What you are asked to do —
Starting at the line that holds "A predicate that checks whether the data is an" and stopping at the line that holds "element of the data is valid according to the given", restate the records below word for word, with both of those lines included.
------------------------------------------------------------
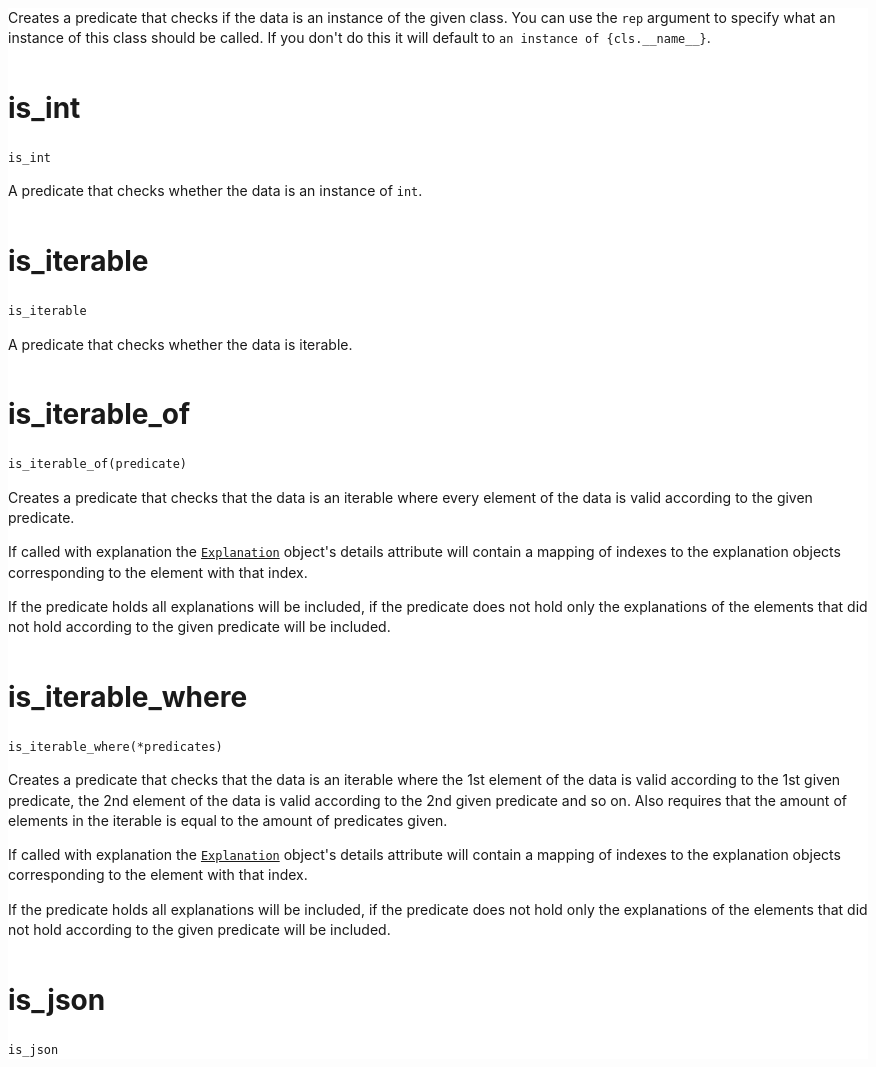 Creates a predicate that checks if the data is an instance of the given class.
You can use the `rep` argument to specify what an instance of this class should
be called. If you don't do this it will default to
`an instance of {cls.__name__}`.

# is_int
`is_int`

A predicate that checks whether the data is an instance of `int`.

# is_iterable
`is_iterable`

A predicate that checks whether the data is iterable.

# is_iterable_of
`is_iterable_of(predicate)`

Creates a predicate that checks that the data is an iterable where every
element of the data is valid according to the given predicate.

If called with explanation the [`Explanation`](#explanation) object's details
attribute will contain a mapping of indexes to the explanation objects
corresponding to the element with that index.

If the predicate holds all explanations will be included, if the predicate does
not hold only the explanations of the elements that did not hold according to
the given predicate will be included.

# is_iterable_where
`is_iterable_where(*predicates)`

Creates a predicate that checks that the data is an iterable where the 1st
element of the data is valid according to the 1st given predicate, the 2nd
element of the data is valid according to the 2nd given predicate and so on.
Also requires that the amount of elements in the iterable is equal to the
amount of predicates given.

If called with explanation the [`Explanation`](#explanation) object's details
attribute will contain a mapping of indexes to the explanation objects
corresponding to the element with that index.

If the predicate holds all explanations will be included, if the predicate does
not hold only the explanations of the elements that did not hold according to
the given predicate will be included.

# is_json
`is_json`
------------------------------------------------------------
Response —
A predicate that checks whether the data is an instance of `int`.

# is_iterable
`is_iterable`

A predicate that checks whether the data is iterable.

# is_iterable_of
`is_iterable_of(predicate)`

Creates a predicate that checks that the data is an iterable where every
element of the data is valid according to the given predicate.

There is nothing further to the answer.